### TO-DO LIST
A: Please transcribe part of the agrarian jurisdiction excerpt, beginning at the words "This Court’s Ruling" and stopping after the words "rules and regulations.".
B: In the agrarian jurisdiction excerpt, which section of Republic Act No. 6657 defines an "agrarian dispute"?

--- begin TEXT EXTRACT ---

"x x x.
This Court’s Ruling on the Main Issue
This case properly falls within the jurisdiction of the RTC.
Rule II, Section 1 of the Revised Rules of Procedure of the DARAB provides:
Section 1. Primary, Original and Appellate Jurisdiction. ---The Agrarian Reform Adjudication Board shall have primary jurisdiction, both original and appellate, to determine and adjudicate all agrarian disputes, cases, controversies, and matters or incidents involving the implementation of the Comprehensive Agrarian Reform Program under Republic Act No. 6657, Executive Order Nos. 229, 228 and 129-A, Republic Act No. 3844 as amended by Republic Act No. 6389, Presidential Decree No. 27 and other agrarian laws and their implementing rules and regulations.
Under Section 3(d) of Republic Act No. 6657 an “agrarian dispute” is defined as follows:
(d) Agrarian Dispute refers to any controversy relating to tenurial arrangements, whether leasehold, tenancy, stewardship or otherwise, over lands devoted to agriculture, including disputes concerning farmworkers associations or representation of persons in negotiating, fixing, maintaining, changing or seeking to arrange terms or conditions of such tenurial arrangements.

--- end TEXT EXTRACT ---
--- begin EXTRACTED MATERIAL ---

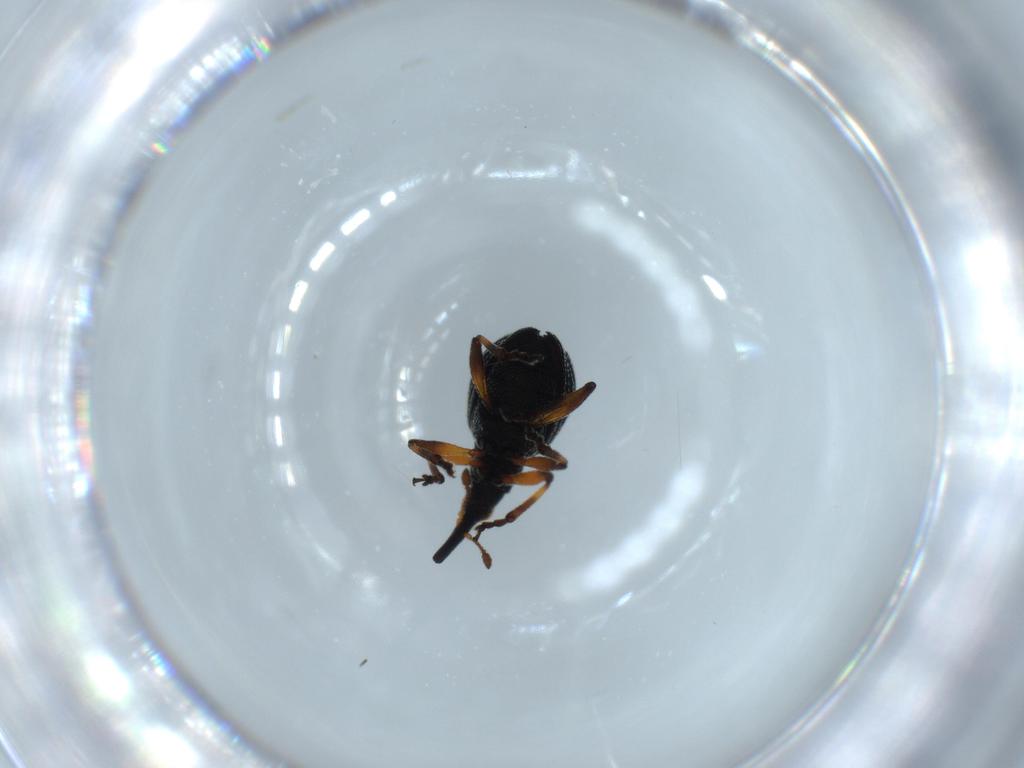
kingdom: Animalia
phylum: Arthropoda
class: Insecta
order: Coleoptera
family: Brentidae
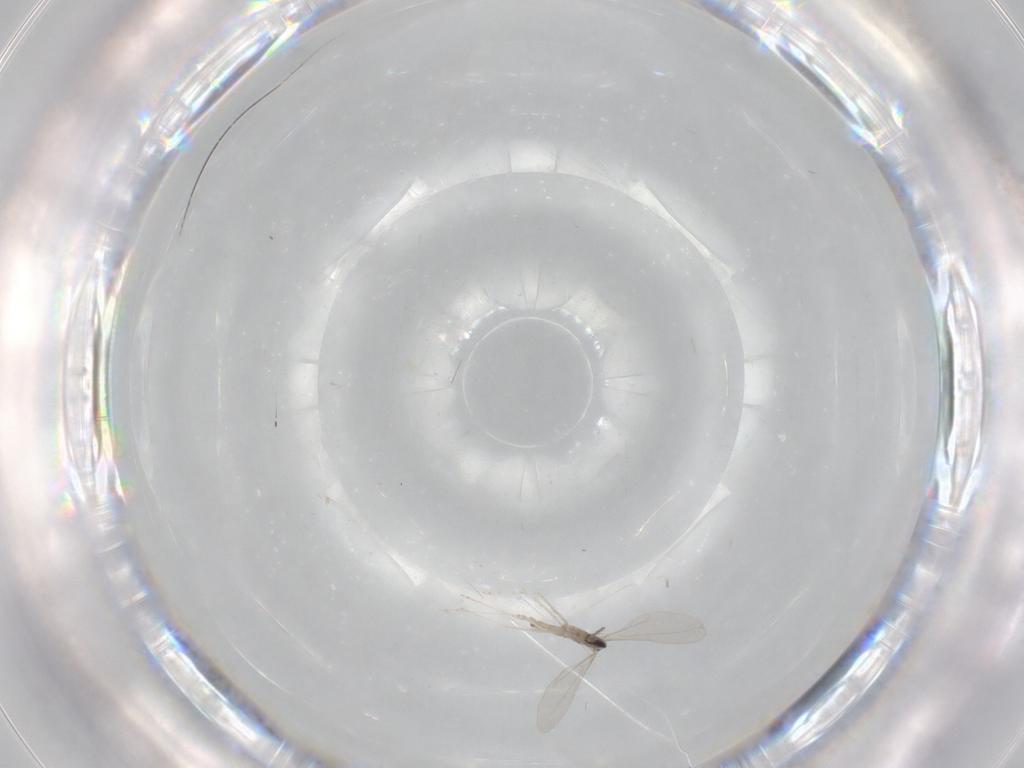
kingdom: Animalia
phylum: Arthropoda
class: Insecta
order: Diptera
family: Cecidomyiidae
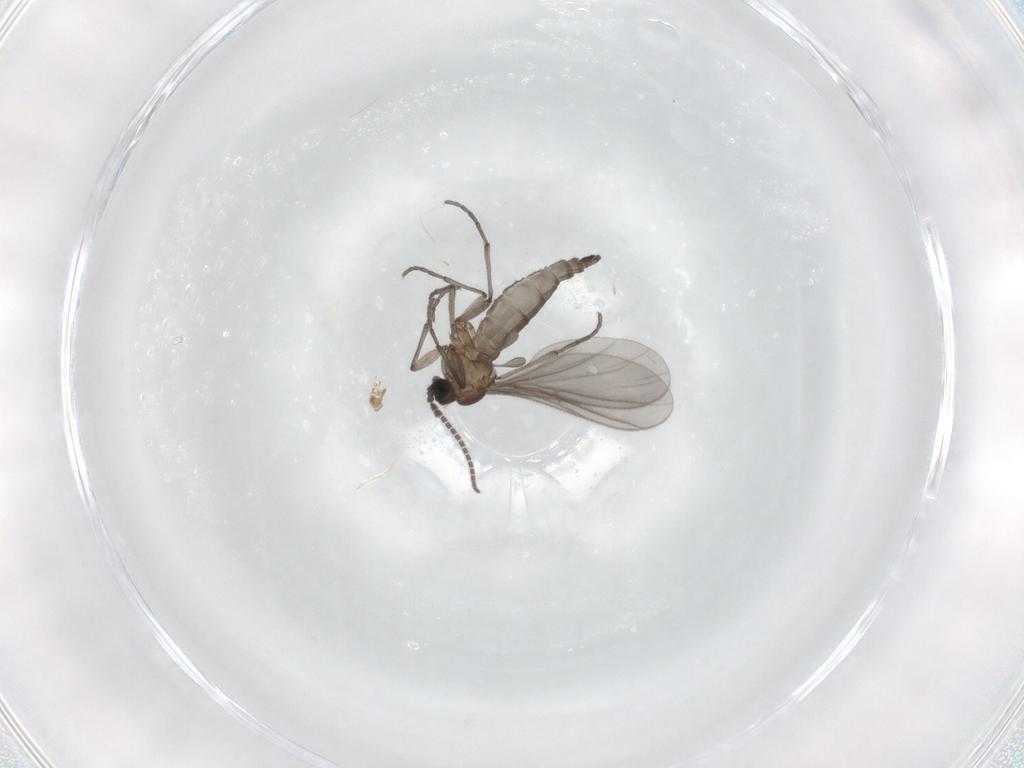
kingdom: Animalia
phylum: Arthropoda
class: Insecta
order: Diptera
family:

--- end EXTRACTED MATERIAL ---
--- begin EXTRACTED MATERIAL ---

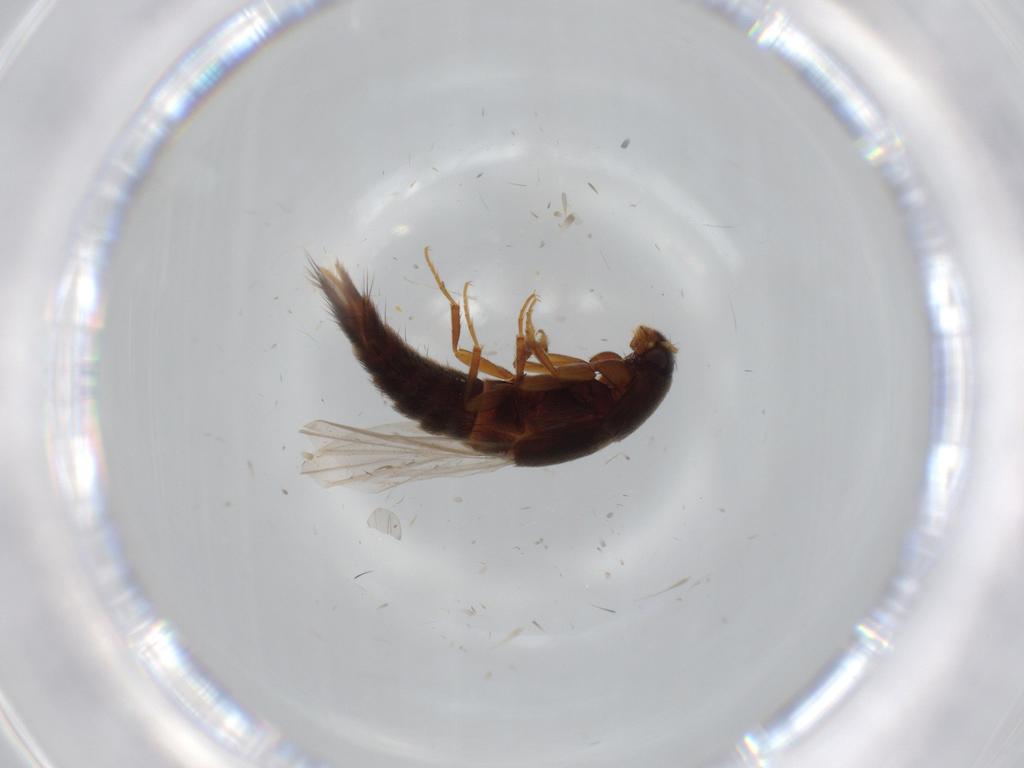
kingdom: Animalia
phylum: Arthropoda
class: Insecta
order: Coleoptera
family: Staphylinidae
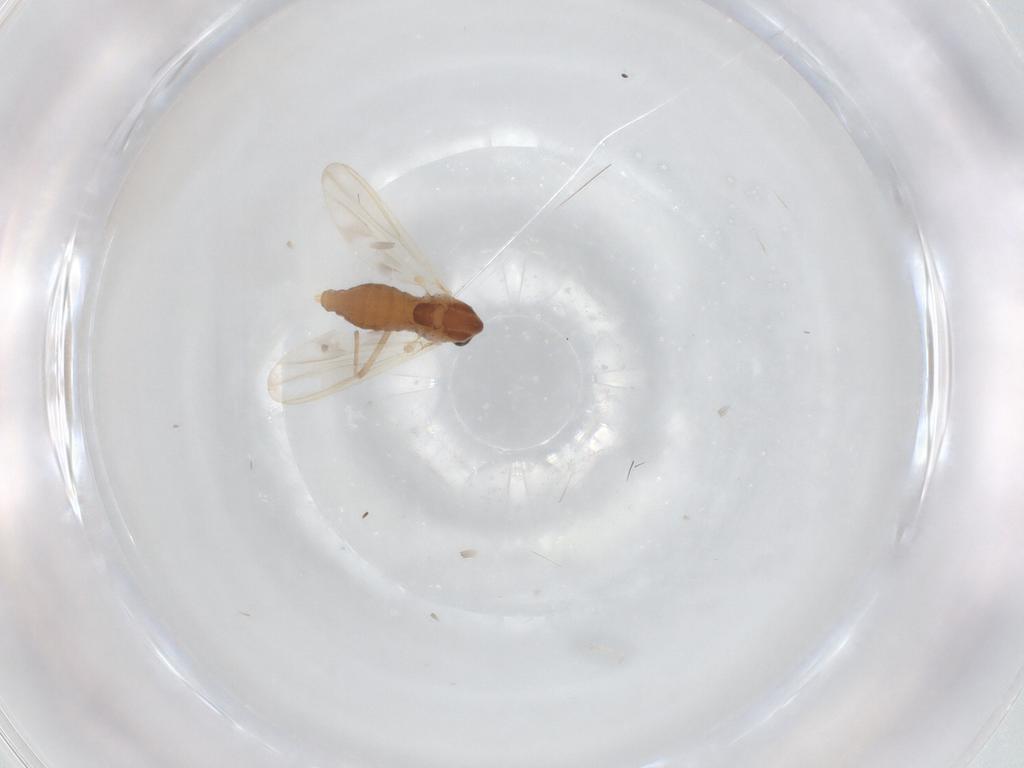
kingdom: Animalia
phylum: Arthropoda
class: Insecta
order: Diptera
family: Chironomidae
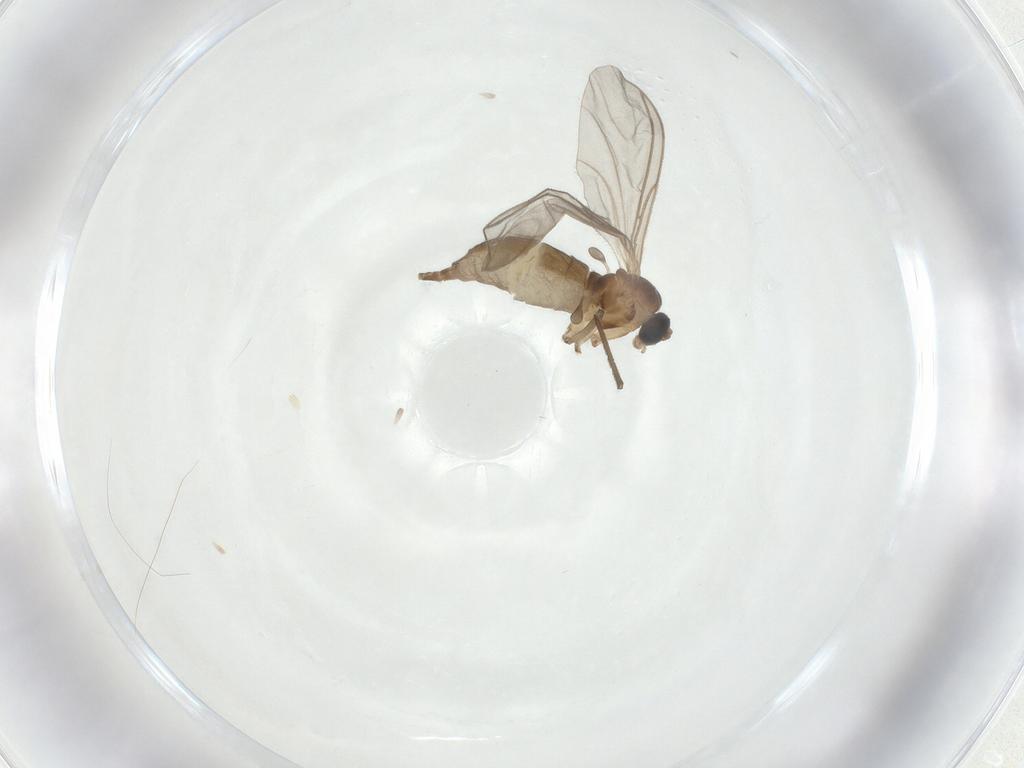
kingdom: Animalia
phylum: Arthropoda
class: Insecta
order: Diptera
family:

--- end EXTRACTED MATERIAL ---

### ANSWERS TO THE TASKS
A:
This Court’s Ruling on the Main Issue
This case properly falls within the jurisdiction of the RTC.
Rule II, Section 1 of the Revised Rules of Procedure of the DARAB provides:
Section 1. Primary, Original and Appellate Jurisdiction. ---The Agrarian Reform Adjudication Board shall have primary jurisdiction, both original and appellate, to determine and adjudicate all agrarian disputes, cases, controversies, and matters or incidents involving the implementation of the Comprehensive Agrarian Reform Program under Republic Act No. 6657, Executive Order Nos. 229, 228 and 129-A, Republic Act No. 3844 as amended by Republic Act No. 6389, Presidential Decree No. 27 and other agrarian laws and their implementing rules and regulations.

B: Section 3(d)